JOB: The reply must be the number of lines in the following material that include the word "Hosts", and nothing more.

PROVIDED INFORMATION:
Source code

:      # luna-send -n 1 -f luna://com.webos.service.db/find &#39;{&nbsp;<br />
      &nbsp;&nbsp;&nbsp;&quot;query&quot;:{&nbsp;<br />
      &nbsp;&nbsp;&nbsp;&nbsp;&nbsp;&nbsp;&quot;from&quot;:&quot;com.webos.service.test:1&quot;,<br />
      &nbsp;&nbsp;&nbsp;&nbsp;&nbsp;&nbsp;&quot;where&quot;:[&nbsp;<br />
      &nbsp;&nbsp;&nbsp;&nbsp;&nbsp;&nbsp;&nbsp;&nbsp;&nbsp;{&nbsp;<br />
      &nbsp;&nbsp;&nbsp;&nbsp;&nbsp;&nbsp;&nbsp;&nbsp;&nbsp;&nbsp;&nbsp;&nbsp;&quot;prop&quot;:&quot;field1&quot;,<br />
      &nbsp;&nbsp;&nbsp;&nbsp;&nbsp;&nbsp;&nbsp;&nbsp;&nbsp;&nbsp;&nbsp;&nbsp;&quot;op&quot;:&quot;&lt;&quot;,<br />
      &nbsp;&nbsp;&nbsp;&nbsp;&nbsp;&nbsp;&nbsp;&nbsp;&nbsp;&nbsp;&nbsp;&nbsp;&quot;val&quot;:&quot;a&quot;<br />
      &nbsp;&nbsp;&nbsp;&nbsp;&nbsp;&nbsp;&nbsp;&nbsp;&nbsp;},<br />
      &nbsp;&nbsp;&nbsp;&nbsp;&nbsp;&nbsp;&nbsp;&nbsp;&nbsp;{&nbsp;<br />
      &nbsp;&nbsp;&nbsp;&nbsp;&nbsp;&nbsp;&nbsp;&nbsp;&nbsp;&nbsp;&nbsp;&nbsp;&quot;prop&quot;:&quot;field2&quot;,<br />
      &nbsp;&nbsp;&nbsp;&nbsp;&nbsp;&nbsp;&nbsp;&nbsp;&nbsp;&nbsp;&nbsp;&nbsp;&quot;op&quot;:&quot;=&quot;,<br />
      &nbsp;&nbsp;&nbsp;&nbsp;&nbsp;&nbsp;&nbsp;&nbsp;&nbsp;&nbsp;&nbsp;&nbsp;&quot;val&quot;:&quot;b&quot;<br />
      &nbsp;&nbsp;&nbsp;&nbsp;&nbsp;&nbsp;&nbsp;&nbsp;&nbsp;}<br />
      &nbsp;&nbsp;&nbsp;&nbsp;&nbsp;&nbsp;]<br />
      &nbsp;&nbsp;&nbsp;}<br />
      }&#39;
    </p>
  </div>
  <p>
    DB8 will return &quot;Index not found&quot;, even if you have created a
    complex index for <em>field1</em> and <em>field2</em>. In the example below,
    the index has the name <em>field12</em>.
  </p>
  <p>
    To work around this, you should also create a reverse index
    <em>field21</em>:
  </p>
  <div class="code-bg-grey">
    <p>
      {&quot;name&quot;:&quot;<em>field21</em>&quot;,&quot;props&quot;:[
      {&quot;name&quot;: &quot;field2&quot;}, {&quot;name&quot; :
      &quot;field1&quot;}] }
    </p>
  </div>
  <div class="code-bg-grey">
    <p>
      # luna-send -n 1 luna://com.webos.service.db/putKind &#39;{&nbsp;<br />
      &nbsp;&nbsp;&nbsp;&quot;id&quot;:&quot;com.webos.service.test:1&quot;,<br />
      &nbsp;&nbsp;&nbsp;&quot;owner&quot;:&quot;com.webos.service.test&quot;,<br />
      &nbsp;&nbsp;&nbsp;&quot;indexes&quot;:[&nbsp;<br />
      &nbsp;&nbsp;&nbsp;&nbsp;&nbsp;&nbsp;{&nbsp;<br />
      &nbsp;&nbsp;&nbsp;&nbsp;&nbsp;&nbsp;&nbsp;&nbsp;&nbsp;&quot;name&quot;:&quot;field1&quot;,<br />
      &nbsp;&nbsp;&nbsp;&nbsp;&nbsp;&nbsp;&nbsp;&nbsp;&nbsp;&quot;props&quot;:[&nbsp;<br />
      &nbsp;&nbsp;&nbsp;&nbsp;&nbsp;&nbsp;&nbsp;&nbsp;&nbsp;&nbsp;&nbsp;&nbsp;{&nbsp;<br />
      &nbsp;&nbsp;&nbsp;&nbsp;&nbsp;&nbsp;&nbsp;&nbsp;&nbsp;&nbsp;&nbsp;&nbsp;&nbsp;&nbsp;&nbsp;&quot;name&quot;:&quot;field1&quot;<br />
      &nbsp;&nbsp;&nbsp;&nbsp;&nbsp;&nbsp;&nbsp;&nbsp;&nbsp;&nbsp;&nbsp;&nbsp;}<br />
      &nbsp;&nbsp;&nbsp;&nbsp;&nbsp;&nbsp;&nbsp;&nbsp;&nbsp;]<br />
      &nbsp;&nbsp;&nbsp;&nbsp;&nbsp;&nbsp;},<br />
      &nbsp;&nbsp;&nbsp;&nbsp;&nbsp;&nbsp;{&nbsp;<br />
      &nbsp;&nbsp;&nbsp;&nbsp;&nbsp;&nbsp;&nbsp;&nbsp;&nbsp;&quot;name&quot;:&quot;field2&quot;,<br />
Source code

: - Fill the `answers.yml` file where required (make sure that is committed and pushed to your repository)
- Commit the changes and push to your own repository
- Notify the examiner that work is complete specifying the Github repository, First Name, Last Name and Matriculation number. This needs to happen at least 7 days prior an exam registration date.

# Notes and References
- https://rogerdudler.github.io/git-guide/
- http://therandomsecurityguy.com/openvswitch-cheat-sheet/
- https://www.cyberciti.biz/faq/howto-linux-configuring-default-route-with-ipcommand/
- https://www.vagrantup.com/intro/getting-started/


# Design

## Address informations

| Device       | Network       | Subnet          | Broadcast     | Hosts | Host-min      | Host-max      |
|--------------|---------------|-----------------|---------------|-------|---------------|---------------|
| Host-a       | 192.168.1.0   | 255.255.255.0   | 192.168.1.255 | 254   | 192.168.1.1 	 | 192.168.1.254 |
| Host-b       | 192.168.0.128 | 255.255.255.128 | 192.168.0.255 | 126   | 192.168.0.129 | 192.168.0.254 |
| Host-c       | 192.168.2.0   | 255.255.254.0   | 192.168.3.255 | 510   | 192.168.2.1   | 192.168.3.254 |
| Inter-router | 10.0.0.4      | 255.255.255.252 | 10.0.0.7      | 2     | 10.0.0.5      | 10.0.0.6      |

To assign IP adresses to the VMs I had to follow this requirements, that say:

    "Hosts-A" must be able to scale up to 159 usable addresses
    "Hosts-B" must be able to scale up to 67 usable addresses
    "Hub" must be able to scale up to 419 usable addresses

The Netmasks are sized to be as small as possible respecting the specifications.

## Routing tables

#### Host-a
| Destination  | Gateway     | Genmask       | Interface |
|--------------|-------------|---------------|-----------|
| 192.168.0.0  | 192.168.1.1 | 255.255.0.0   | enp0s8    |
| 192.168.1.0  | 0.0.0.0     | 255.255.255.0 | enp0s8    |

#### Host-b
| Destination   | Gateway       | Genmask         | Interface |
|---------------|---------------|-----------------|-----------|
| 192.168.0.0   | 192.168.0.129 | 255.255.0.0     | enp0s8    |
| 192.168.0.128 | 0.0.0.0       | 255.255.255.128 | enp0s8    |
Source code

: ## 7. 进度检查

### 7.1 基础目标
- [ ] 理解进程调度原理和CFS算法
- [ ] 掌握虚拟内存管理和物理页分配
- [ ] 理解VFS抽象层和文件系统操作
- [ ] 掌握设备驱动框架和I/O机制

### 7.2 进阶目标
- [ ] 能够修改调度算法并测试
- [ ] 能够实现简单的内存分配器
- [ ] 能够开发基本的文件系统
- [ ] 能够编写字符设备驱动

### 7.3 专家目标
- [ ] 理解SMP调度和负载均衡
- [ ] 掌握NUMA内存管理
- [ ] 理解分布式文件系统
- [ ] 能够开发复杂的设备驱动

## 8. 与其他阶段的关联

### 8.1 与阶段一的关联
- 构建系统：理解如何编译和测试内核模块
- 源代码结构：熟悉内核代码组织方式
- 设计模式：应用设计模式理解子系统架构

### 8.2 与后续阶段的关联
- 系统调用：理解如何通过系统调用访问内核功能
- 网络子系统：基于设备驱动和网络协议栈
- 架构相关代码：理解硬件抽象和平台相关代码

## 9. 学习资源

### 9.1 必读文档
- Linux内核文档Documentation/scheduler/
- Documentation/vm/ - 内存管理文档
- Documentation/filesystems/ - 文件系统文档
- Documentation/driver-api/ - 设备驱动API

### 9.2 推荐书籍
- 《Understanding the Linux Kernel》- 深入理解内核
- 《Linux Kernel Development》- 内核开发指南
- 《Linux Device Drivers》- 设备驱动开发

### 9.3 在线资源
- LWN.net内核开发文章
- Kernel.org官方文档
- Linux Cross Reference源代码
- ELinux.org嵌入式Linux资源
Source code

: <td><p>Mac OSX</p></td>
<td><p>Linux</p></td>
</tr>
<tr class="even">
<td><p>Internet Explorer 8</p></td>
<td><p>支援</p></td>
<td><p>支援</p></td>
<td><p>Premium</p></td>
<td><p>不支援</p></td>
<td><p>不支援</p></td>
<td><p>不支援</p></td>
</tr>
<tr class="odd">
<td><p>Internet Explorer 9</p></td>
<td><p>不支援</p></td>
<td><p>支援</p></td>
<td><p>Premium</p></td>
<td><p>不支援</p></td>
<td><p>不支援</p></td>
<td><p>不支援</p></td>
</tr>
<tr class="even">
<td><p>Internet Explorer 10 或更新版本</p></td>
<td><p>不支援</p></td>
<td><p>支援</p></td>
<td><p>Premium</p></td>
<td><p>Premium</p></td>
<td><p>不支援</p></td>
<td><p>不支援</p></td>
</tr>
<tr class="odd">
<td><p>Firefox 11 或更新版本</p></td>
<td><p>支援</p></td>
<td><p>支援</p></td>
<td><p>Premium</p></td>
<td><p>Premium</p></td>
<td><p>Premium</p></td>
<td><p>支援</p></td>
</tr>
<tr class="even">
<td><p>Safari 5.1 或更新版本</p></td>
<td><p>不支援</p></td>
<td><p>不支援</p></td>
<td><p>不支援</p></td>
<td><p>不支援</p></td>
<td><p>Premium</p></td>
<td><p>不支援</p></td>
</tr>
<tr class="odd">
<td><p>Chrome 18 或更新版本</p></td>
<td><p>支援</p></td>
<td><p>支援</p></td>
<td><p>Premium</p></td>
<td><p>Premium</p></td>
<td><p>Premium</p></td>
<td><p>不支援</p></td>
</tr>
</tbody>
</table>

ANSWER SECTION: 3